Ridhmedia - Komisioner KPU Wahyu Setiawan ditetapkan sebagai tersangka suap pengurusan Pergantian Antarwaktu (PAW) anggota DPR RI. Wahyu disebut menerima suap Rp 600 juta dari kader PDIP Harun Masiku.
Tujuannya untuk membantu Harun menjadi Anggota DPR PAW menggantikan caleg DPR terpilih Fraksi PDIP dari dapil Sumatera Selatan I yaitu Nazarudin Kiemas yang meninggal dunia.
KPU dalam dua kali rapat pleno menetapkan caleg PDIP Riezky Aprilia sebagai pengganti Nazarudin. Sebab, Riezky merupakan caleg terpilih yang mendapat suara terbanyak kedua di bawah Nazarudin, bukan Harun. PDIP sendiri menghendaki Riezky digantikan dengan Harun karena dinilai sosok bersih.
Setelah menjadi Anggota DPR, Riezky mengaku tidak tahu ingin digantikan Harun melalui mekanisme PAW oleh PDIP. Saat ini, Riezky duduk di Komisi IV DPR.
"Saya tidak tahu masalah PAW, karena saya dari Desember lalu reses dan baru kembali kemarin. Dan terkait mekanisme ada lembaga yang lebih berhak menjelaskan," kata Riezky saat dikonfirmasi, Jumat (10/1).
Dia mengatakan hanya fokus menjalankan tugasnya sebagai wakil rakyat dan mengikuti arahan PDIP. "Karena sudah dilantik, jadi laksanakan tugas sesuai dengan amanat yang diberikan oleh rakyat dan sesuai arahan partai," ujarnya.
Ditanya apakah dia bersedia jika PDIP menggantinya dengan Harun, Riezky kembali menegaskan mengikuti apapun perintah partai.
"Dan saya hanya kerja sesuai perintah partai.
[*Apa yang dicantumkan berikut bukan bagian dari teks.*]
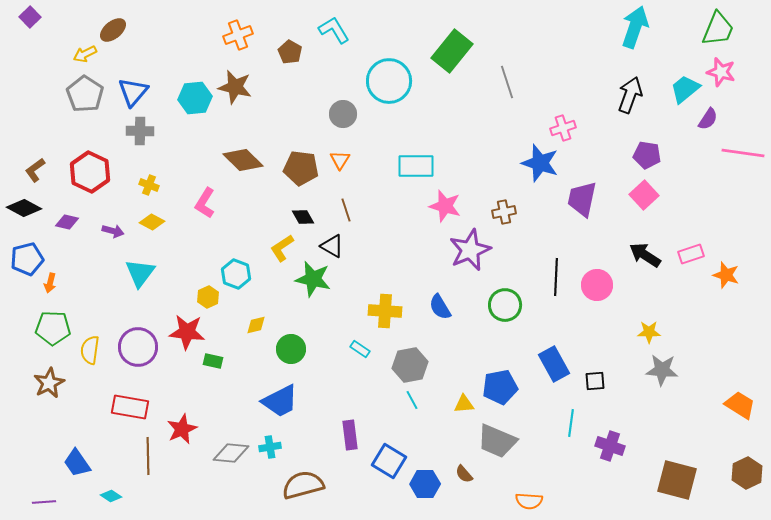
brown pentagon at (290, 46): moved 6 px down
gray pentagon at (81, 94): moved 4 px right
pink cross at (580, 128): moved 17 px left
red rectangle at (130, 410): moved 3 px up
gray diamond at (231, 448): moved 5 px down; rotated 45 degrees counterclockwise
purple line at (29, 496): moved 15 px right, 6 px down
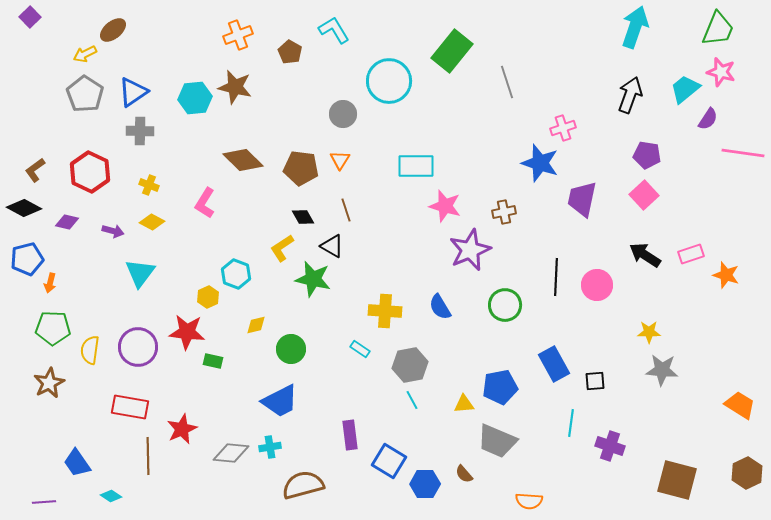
blue triangle at (133, 92): rotated 16 degrees clockwise
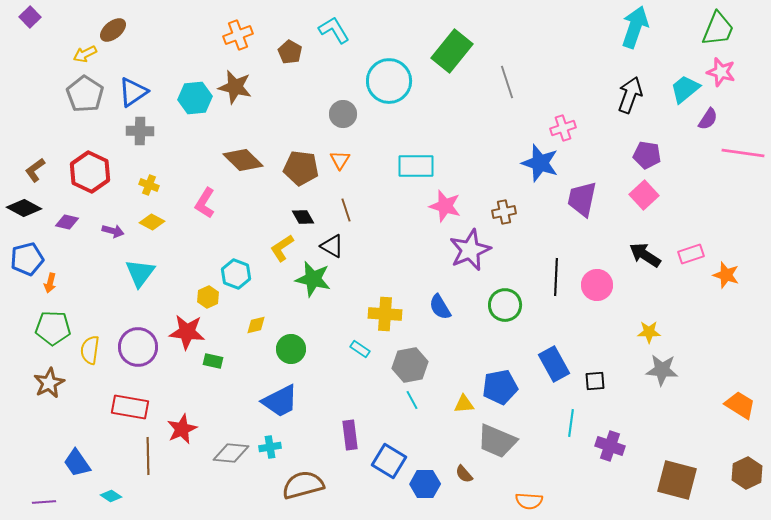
yellow cross at (385, 311): moved 3 px down
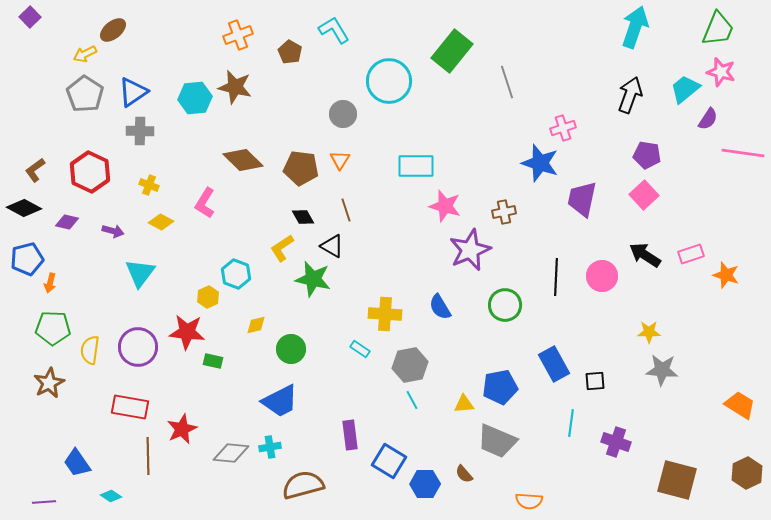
yellow diamond at (152, 222): moved 9 px right
pink circle at (597, 285): moved 5 px right, 9 px up
purple cross at (610, 446): moved 6 px right, 4 px up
Saya kader partai dan saya ikuti arahan dan perintah partai," ungkapnya.
Dia meyakini PDIP akan menindaklanjuti persoalan ini secara profesional dengan memperhatikan asas demokrasi. "Saya sebagai kader partai meyakini PDI Perjuangan adalah partai yang profesional dalam mekanisme demokrasi hari ini," tandas Riezky.
Kasus ini bermula ketika almarhum Nazarudin Kiemas di Dapil Sumsel I menang sebagai anggota DPR. Karena sudah meninggal, suara kedua terbanyak yakni Riezky Aprilia yang dilantik jadi anggota legislatif oleh KPU. Nah, dari sini 'mengakali' proses demokrasi hendak dilakukan Wahyu dan Harun.
"Persekongkolan antara oknum penyelenggara pemilu dengan politisi dapat disebut sebagai pengkhianatan terhadap proses demokrasi yang telah dibangun dengan susah payah dan biaya yang sangat mahal," kata Wakil Ketua KPK Lili Pintauli Siregar saat jumpa pers di KPK, Kamis (9/1).
Awal Juli 2019, salah satu pengurus DPP PDIP yang masih misterius, memerintahkan Doni (DON), seorang pengacara, mengajukan gugatan uji materi Pasal 54 Peraturan KPU Nomor 3 Tahun 2019 Tentang Pemungutan dan Penghitungan Suara. Pengajuan gugatan materi ini terkait dengan meninggalnya Nazarudin Kiemas pada Maret 2019 (satu bulan sebelum pencoblosan).
Gugatan Doni kemudian dikabulkan Mahkamah Agung (MA) pada 19 Juli 2019. MA menetapkan partai adalah penentu suara dan pengganti antarwaktu (PAW). Penetapan MA ini kemudian menjadi dasar PDIP berkirim surat kepada KPU untuk menetapkan Harun sebagai pengganti caleg yang meninggal tersebut.
Namun, 31 Agustus 2019, KPU menggelar rapat pleno dan menetapkan Riezky Aprilia sebagai pengganti Nazarudin Kiemas, bukan Harun seperti keinginan PDIP.
Selanjutnya, 13 September 2019, PDIP kembali mengajukan permohonan fatwa MA dan pada 23 September mengirimkan surat kepada KPU berisi penetapan caleg. Saeful (SAE) yang ditulis sebagai pihak swasta oleh KPK, menghubungi Agustiani Tio Fridelina (ATF), orang kepercayaan Wahyu yang juga mantan Caleg PDIP dan melakukan lobi untuk mengabulkan Harun sebagai PAW.
Selanjutnya, Agustiani mengirimkan dokumen dan fatwa MA yang didapat dari Saeful kepada Wahyu untuk membantu proses penetapan Harun.
"WSE menyanggupi membantu dengan membalas 'Siap, mainkan!" lanjut Lili menjelaskan kronologi kasus ini.
Doni dan Saeful merupakan dua staf Sekjen PDIP Hasto Kristiyanto. Namun, KPK tidak menjelaskan secara rinci. Termasuk saat ditanya, apakah ada instruksi dari Hasto dari kasus ini, KPK tak mau gamblang membuka. "Itu nanti di penyidikan," singkat Lili.